In either case #(nil, last 0) takes 10 from the first (0'th) subvector and appends a copy of it to each element in the 2nd subvector. Very convenient to separate communication from calculation, the communication puts the right stuff in your workspace, and the calculation adds things up.
\(h_{scan} + = (id, ! +) : \#(nil, last 0)\)
"... when applied to two vectors will leave the left vector untouched but will add the last entry on the left to each entry on the right. For example, \((h_{scan} +) ([1 3], [3 7])\)
= (id, +) : \#(nil, last 0) ([1 3], [3 7])\)
= (id, +) ([1 3], [(3, 3) (7, 3)])\)
= (id [1 3], ! + [(3, 3) (7, 3)]\)
= ([1 3], [6 10])\)
Section 4.2.4 p 82
\(g_{broad} = (id, !other) : (nil, \#corr) \)
This pre-adjust "function can be used to compute broad with any balanced division on vectors including \(d_{lr}\) or \(d_{eo}\)".
Algorithm 4.7
\(... (id,!loc) : \#(nil, (last 0)), ...\)
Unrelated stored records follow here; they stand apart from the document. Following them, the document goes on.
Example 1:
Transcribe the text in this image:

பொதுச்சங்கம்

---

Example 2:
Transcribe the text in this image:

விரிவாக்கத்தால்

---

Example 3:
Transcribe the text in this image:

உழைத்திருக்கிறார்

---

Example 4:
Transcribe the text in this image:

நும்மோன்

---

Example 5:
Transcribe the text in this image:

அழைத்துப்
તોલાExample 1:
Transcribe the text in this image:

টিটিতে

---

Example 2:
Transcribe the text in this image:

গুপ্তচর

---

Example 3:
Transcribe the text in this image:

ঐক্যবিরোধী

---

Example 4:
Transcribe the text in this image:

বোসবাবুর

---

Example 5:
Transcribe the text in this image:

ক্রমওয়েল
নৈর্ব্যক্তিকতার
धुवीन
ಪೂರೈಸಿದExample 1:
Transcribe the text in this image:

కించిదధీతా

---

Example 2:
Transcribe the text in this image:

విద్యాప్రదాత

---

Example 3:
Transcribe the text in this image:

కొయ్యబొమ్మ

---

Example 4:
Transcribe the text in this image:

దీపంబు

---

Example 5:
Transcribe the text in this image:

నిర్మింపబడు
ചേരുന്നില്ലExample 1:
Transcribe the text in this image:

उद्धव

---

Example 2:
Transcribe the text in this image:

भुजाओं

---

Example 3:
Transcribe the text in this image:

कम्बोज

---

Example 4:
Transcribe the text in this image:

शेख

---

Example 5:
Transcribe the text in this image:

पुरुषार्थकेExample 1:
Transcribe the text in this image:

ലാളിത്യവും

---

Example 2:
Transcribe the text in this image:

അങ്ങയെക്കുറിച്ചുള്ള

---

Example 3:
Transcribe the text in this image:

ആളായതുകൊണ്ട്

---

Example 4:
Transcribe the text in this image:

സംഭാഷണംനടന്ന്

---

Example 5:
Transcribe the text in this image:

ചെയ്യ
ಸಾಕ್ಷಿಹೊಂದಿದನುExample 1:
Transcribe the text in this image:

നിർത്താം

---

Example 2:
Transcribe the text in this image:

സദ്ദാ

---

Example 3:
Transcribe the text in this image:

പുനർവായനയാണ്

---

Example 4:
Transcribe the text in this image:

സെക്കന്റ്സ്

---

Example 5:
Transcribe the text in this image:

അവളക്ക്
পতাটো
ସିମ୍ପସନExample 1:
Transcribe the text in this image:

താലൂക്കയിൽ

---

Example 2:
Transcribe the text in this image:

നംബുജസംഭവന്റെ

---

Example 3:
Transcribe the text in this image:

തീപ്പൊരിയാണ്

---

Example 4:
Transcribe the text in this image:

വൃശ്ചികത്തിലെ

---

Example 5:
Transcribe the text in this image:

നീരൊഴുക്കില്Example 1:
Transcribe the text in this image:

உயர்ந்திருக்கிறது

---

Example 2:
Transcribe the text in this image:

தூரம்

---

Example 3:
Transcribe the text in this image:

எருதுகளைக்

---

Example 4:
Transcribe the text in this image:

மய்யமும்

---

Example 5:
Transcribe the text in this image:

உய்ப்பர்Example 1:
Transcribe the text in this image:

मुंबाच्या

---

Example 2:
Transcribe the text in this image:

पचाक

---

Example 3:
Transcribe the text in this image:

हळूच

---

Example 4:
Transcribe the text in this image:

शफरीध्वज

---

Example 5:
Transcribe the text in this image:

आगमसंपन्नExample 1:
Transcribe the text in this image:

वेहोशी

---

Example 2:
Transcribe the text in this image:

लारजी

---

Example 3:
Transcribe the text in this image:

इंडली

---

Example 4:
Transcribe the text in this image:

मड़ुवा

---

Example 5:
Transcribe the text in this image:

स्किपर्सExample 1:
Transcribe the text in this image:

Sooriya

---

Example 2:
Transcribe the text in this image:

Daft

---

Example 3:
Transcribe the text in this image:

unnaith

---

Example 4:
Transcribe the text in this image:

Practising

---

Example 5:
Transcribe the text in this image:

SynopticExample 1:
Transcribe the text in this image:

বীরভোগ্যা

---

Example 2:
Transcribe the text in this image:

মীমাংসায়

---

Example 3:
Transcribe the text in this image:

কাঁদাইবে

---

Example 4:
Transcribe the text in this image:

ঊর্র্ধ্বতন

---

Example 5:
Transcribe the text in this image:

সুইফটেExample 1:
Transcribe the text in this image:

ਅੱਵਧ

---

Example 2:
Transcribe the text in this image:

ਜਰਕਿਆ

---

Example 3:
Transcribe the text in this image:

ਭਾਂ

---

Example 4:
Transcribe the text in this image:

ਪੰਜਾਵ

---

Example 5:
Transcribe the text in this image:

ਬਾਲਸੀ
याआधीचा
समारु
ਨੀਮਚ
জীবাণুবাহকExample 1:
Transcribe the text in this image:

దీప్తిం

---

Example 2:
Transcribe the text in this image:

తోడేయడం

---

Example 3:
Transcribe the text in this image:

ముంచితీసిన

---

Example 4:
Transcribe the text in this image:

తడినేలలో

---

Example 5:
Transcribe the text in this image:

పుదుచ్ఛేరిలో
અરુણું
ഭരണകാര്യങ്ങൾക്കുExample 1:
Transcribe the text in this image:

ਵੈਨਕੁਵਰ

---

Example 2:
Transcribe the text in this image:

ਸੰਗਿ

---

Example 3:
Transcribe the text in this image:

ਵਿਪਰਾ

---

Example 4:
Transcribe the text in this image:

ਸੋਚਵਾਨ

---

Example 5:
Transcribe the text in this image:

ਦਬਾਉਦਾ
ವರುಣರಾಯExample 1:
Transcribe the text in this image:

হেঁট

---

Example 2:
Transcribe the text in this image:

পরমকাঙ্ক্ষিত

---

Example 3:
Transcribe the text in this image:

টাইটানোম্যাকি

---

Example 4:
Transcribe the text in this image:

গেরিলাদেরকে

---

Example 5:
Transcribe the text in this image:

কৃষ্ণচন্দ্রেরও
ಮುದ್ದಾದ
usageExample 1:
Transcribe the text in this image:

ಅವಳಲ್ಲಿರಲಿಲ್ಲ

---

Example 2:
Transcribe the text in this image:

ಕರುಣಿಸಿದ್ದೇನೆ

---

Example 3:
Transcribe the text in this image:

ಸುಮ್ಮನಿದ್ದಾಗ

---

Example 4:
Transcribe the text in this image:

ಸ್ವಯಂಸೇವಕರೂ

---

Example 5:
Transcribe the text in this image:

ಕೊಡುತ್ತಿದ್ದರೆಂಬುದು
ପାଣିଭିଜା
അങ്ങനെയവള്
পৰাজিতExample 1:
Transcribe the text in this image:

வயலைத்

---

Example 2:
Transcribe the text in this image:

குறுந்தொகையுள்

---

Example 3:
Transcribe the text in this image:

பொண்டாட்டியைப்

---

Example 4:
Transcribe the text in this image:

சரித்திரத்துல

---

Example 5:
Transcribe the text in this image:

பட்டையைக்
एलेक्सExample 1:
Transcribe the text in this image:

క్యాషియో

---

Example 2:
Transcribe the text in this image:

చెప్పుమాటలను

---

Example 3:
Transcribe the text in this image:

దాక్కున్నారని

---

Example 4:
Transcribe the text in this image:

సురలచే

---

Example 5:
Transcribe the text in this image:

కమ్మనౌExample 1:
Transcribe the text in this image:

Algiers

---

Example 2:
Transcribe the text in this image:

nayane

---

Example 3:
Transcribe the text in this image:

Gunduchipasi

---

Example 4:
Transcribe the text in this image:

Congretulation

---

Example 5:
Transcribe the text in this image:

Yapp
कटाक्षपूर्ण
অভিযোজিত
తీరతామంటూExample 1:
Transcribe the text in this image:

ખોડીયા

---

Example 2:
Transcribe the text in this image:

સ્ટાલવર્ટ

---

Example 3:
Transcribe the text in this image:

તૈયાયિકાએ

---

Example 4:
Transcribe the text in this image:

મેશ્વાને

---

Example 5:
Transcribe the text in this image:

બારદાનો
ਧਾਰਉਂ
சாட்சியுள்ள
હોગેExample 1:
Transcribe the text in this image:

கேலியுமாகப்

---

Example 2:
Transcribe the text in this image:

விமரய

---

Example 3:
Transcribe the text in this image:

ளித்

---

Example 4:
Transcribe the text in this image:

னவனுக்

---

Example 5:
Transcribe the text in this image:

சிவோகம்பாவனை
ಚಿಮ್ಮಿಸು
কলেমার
"The (last 0) communication used above implies broadcast. It can however be replaced by correspondent communication ... by introducing a new variable and making the broadcasted value available at all entries (as in 4.8)
Algorithm 4.8
\(... loc : \# ! corr ... \)
Algorithm 4.12 2nd order parallel-DC sort, p 89ff:
\(sort = PDC(d_{lr},c_{lr},id, loc:\#!mirr, atom?, id) loc = !nest : (!min : !max) nest = PDC(d_{lr},c_{lr},(!min : !max) : \# ! corr, id, atom?, id) \)
5.2.2 p 94:
! + : #(last 0)
"When applied to two vectors will fetch the last entry of the left subvector and add (+) it to the first entry of the right subvector... thus will only effect the value of the first entry of the right subvector.
5.3.1 p97:
\(\mu (Q,R)\ =\ loc\ :\ \#(rowbr\ k)\ :\ \#(colbr\ 0)(Q,\ R)\)
(colbr for column-wise broadcast). The explanation:
"When .. #(colbr 0) is applied to (Q,R), a matrix, say Q' is returned where

Q'(i,j) = ( Q(i,j), R(0,j) )
thus broadcasting the values of row zero of R into a tuple in each cell of the Q' matrix so that later operations can use it.